ANNAPOLIS, Md. (WJZ) -- Maryland's House and Senate remain at odds over a dog bite bill intended to neutralize a court ruling that pit bulls are inherently dangerous.
Political reporter Pat Warren has the latest developments.
The idea is this: all dogs should be regarded as equally dangerous. The question is liability in the event that a dog bites someone. In the case of Dominic Solensky, the Court of Appeals ruled pit bulls inherently dangerous and owners and landlords should both be held liable. Efforts to eliminate the breed-specific designation seem to have hit a wall in Annapolis, leaving dog owners in limbo.
"You're the owner, you're responsible. It's common sense," said one person.
"You're a dog owner. You should take responsibility for your dog," said another.
Seems simple, but it's not. The House bill gives owners a chance to prove they didn't know the dog was dangerous with a preponderance of evidence. The Senate holds owners to a higher standard of clear and convincing evidence.
"We're going to do everything we can for the dog owners, for the victims, for the landlords to come up with a fair solution," said Delegate Luiz Simmons.

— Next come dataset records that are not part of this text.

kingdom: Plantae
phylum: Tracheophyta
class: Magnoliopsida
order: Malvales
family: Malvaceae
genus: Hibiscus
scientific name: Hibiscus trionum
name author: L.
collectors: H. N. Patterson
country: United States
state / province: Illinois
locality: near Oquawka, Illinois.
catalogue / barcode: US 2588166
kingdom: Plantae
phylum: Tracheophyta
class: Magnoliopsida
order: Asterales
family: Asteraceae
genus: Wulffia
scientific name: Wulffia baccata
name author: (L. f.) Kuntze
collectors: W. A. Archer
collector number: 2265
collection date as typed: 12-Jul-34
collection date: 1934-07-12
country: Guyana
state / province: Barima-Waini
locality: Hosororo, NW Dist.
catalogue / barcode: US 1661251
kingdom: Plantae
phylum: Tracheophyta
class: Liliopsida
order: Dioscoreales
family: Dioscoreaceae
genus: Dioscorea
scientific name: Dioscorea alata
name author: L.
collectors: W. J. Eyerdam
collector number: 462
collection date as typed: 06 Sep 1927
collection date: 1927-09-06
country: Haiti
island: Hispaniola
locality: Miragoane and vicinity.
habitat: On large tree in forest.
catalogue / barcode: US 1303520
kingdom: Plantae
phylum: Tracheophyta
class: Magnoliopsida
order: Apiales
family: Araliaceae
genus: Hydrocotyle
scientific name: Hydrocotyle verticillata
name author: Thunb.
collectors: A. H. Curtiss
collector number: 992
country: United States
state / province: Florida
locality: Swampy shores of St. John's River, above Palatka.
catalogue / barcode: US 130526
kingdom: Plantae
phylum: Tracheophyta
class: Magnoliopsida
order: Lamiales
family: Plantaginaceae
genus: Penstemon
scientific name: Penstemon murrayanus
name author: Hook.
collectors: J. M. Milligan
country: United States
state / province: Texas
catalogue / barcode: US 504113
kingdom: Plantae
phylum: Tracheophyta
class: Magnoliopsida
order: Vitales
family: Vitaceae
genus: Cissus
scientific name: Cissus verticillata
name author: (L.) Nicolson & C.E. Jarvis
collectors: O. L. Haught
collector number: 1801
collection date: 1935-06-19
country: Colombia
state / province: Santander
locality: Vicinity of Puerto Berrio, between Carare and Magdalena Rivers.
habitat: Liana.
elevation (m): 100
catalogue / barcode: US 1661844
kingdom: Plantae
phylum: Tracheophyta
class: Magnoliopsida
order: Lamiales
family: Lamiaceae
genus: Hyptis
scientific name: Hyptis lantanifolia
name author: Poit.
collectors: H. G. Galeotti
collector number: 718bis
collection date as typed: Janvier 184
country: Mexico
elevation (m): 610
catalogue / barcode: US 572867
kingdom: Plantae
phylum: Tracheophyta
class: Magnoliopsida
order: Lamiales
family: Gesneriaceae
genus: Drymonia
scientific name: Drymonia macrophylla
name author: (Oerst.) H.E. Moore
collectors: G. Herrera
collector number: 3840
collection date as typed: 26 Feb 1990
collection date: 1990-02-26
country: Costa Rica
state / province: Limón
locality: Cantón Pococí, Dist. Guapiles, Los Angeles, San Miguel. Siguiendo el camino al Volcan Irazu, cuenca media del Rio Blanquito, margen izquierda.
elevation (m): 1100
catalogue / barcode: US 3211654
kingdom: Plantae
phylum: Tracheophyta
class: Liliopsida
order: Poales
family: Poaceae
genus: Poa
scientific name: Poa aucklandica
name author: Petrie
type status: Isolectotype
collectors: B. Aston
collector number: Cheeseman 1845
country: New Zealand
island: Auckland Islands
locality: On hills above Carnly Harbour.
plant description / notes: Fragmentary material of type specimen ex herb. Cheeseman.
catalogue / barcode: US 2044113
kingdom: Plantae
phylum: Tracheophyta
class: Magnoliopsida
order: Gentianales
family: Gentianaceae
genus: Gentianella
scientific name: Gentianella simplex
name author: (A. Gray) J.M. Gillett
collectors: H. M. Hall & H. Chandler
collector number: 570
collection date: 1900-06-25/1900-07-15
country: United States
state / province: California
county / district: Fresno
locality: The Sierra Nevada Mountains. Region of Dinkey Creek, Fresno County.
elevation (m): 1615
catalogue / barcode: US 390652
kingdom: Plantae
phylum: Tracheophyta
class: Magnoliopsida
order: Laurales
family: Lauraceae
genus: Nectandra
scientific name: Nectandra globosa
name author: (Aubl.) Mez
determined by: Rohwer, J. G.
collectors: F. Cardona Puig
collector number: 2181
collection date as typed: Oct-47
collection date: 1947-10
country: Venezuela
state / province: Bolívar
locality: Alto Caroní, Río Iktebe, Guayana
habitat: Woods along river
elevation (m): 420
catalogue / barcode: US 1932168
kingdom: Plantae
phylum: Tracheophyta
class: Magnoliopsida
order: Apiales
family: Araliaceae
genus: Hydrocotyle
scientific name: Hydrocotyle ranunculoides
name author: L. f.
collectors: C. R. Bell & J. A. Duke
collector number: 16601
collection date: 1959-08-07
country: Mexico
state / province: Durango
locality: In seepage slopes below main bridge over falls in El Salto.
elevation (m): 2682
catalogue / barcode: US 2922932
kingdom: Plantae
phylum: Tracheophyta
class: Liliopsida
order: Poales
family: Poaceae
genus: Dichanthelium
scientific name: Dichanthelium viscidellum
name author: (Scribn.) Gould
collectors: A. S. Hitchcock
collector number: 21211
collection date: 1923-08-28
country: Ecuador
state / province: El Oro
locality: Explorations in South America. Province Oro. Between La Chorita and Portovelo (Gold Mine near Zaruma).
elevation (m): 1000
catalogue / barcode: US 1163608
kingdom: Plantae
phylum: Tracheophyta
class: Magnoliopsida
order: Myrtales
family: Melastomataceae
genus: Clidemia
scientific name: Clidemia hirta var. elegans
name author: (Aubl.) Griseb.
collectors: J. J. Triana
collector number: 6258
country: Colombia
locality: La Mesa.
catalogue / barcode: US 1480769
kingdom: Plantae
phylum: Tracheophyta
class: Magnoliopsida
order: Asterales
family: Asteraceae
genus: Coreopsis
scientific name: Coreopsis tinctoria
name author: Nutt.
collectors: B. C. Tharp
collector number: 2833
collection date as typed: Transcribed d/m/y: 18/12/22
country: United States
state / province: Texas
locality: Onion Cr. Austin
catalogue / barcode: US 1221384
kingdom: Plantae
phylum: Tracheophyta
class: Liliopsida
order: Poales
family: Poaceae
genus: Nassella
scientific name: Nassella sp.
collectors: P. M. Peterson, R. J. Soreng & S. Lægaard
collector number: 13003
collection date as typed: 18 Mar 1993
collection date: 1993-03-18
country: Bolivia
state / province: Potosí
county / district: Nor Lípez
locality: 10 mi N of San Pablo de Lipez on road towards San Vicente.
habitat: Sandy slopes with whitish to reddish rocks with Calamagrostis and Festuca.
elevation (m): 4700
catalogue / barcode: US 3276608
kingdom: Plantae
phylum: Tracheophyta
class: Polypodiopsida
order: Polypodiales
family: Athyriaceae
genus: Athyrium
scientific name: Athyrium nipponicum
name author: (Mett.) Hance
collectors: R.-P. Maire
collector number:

But Simmons and Senator Bryan Frosh, who thought they had reached a compromise, are now at odds. The House Judiciary Committee heard appeals for a resolution Wednesday.
"No matter what you feel about the state of liability, these folks need a place to live," said Ron Wineholt, Apartment and Office Building Association.
Unless the legislature acts, pit bull owners who rent may have to choose between their dogs and their homes.
"We need you very urgently to get to conference and please work it out," Wineholt said.
Dog owners are anxiously awaiting the outcome. The General Assembly ends this session on April 8.
Legislative leaders expect to work out their differences in a conference committee.